Donne calciatrici iraniane sperano in una nuova esistenza tranquilla in Australia

Donne calciatrici iraniane sperano in una nuova esistenza tranquilla in Australia

Sette atlete della delegazione iraniana al torneo hanno chiesto asilo dopo essere state etichettate come traditrici in patria per aver rifiutato di intonare l'inno nazionale durante la partita inaugurale, poco dopo lo scoppio del conflitto in Medio Oriente.

Le loro richieste di protezione hanno creato imbarazzo ai leader iraniani, ma sono state lodate dal presidente degli Stati Uniti Donald Trump, tuttavia cinque di loro hanno poi cambiato idea e sono tornate a casa.

Solo Fatemeh Pasandideh e Atefeh Ramezanisadeh sono rimaste, nonostante gli attivisti accusino le autorità iraniane di aver fatto pressioni sulle famiglie delle donne, inclusa la convocazione dei genitori per interrogatori.

In una dichiarazione congiunta, le due hanno ringraziato il governo australiano per averci concesso protezione umanitaria e un rifugio sicuro in questo splendido paese.
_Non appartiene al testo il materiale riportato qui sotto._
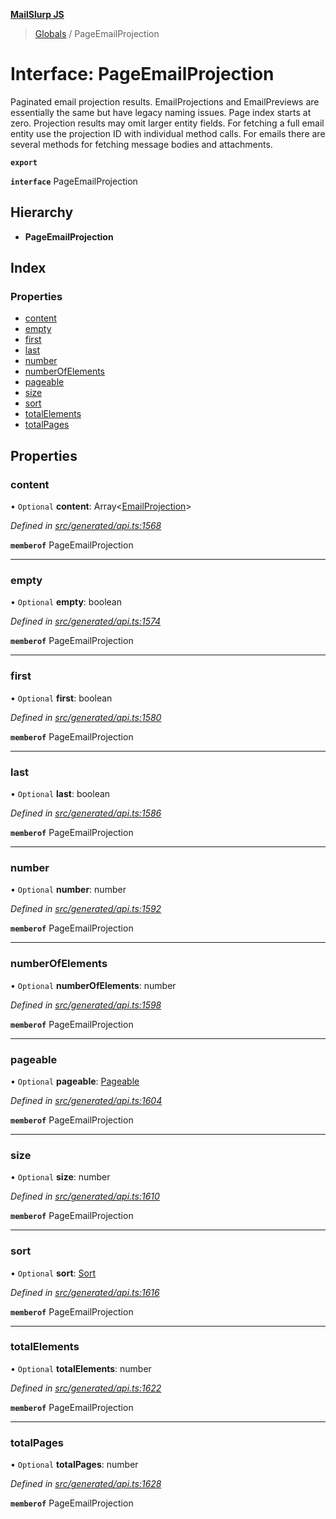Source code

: **[MailSlurp JS](../README.md)**

> [Globals](../README.md) / PageEmailProjection

# Interface: PageEmailProjection

Paginated email projection results. EmailProjections and EmailPreviews are essentially the same but have legacy naming issues. Page index starts at zero. Projection results may omit larger entity fields. For fetching a full email entity use the projection ID with individual method calls. For emails there are several methods for fetching message bodies and attachments.

**`export`** 

**`interface`** PageEmailProjection

## Hierarchy

* **PageEmailProjection**

## Index

### Properties

* [content](pageemailprojection.md#content)
* [empty](pageemailprojection.md#empty)
* [first](pageemailprojection.md#first)
* [last](pageemailprojection.md#last)
* [number](pageemailprojection.md#number)
* [numberOfElements](pageemailprojection.md#numberofelements)
* [pageable](pageemailprojection.md#pageable)
* [size](pageemailprojection.md#size)
* [sort](pageemailprojection.md#sort)
* [totalElements](pageemailprojection.md#totalelements)
* [totalPages](pageemailprojection.md#totalpages)

## Properties

### content

• `Optional` **content**: Array\<[EmailProjection](emailprojection.md)>

*Defined in [src/generated/api.ts:1568](https://github.com/mailslurp/mailslurp-client/blob/f5ab9d3/src/generated/api.ts#L1568)*

**`memberof`** PageEmailProjection

___

### empty

• `Optional` **empty**: boolean

*Defined in [src/generated/api.ts:1574](https://github.com/mailslurp/mailslurp-client/blob/f5ab9d3/src/generated/api.ts#L1574)*

**`memberof`** PageEmailProjection

___

### first

• `Optional` **first**: boolean

*Defined in [src/generated/api.ts:1580](https://github.com/mailslurp/mailslurp-client/blob/f5ab9d3/src/generated/api.ts#L1580)*

**`memberof`** PageEmailProjection

___

### last

• `Optional` **last**: boolean

*Defined in [src/generated/api.ts:1586](https://github.com/mailslurp/mailslurp-client/blob/f5ab9d3/src/generated/api.ts#L1586)*

**`memberof`** PageEmailProjection

___

### number

• `Optional` **number**: number

*Defined in [src/generated/api.ts:1592](https://github.com/mailslurp/mailslurp-client/blob/f5ab9d3/src/generated/api.ts#L1592)*

**`memberof`** PageEmailProjection

___

### numberOfElements

• `Optional` **numberOfElements**: number

*Defined in [src/generated/api.ts:1598](https://github.com/mailslurp/mailslurp-client/blob/f5ab9d3/src/generated/api.ts#L1598)*

**`memberof`** PageEmailProjection

___

### pageable

• `Optional` **pageable**: [Pageable](pageable.md)

*Defined in [src/generated/api.ts:1604](https://github.com/mailslurp/mailslurp-client/blob/f5ab9d3/src/generated/api.ts#L1604)*

**`memberof`** PageEmailProjection

___

### size

• `Optional` **size**: number

*Defined in [src/generated/api.ts:1610](https://github.com/mailslurp/mailslurp-client/blob/f5ab9d3/src/generated/api.ts#L1610)*

**`memberof`** PageEmailProjection

___

### sort

• `Optional` **sort**: [Sort](sort.md)

*Defined in [src/generated/api.ts:1616](https://github.com/mailslurp/mailslurp-client/blob/f5ab9d3/src/generated/api.ts#L1616)*

**`memberof`** PageEmailProjection

___

### totalElements

• `Optional` **totalElements**: number

*Defined in [src/generated/api.ts:1622](https://github.com/mailslurp/mailslurp-client/blob/f5ab9d3/src/generated/api.ts#L1622)*

**`memberof`** PageEmailProjection

___

### totalPages

• `Optional` **totalPages**: number

*Defined in [src/generated/api.ts:1628](https://github.com/mailslurp/mailslurp-client/blob/f5ab9d3/src/generated/api.ts#L1628)*

**`memberof`** PageEmailProjection
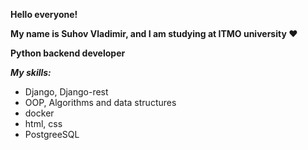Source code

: **Hello everyone!**

**My name is Suhov Vladimir, and I am studying at ITMO university ♥️**

**Python backend developer**

**_My skills:_**

- Django, Django-rest
- OOP, Algorithms and data structures
- docker
- html, css
- PostgreeSQL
La compassione e il sostegno ricevuti in questo periodo difficile ci hanno dato speranza per un futuro in cui possiamo vivere e gareggiare in sicurezza, hanno dichiarato.

Siamo commosse dal calore e dalla generosità della comunità iraniana in Australia. Il vostro appoggio ci ha fatto sentire accolte e meno sole mentre affrontiamo questa transizione.

Al momento il nostro obiettivo principale è la sicurezza, la salute e l'inizio del processo per ricostruire le nostre vite, hanno aggiunto.

Siamo atlete d'élites e il nostro sogno è di proseguire le carriere sportive qui in Australia. Tuttavia non siamo ancora pronte a parlare pubblicamente delle nostre esperienze.

Una settimana dopo aver richiesto asilo, le due sono state fotografate sorridenti mentre si allenavano con il club australiano Brisbane Roar. Da allora non sono state avvistate e sono ospitate in un luogo non divulgato.

La situazione del resto della squadra è ancora incerta dopo il ritorno in Iran.

I reporter dell'AFP le hanno viste entrare nel loro paese dalla Turchia su un autobus, indossando le tute della nazionale con i capelli coperti.

Presto dopo, il presidente del parlamento iraniano Mohammad Bagher Ghalibaf ha dichiarato su X che le giocatrici e il loro staff di supporto sono figlie della patria e il popolo iraniano le accoglie.

Ritornando, hanno deluso i nemici dell'Iran e non si sono arrese alle inganni e alle intimidazioni da parte di elementi anti-iraniani, ha aggiunto.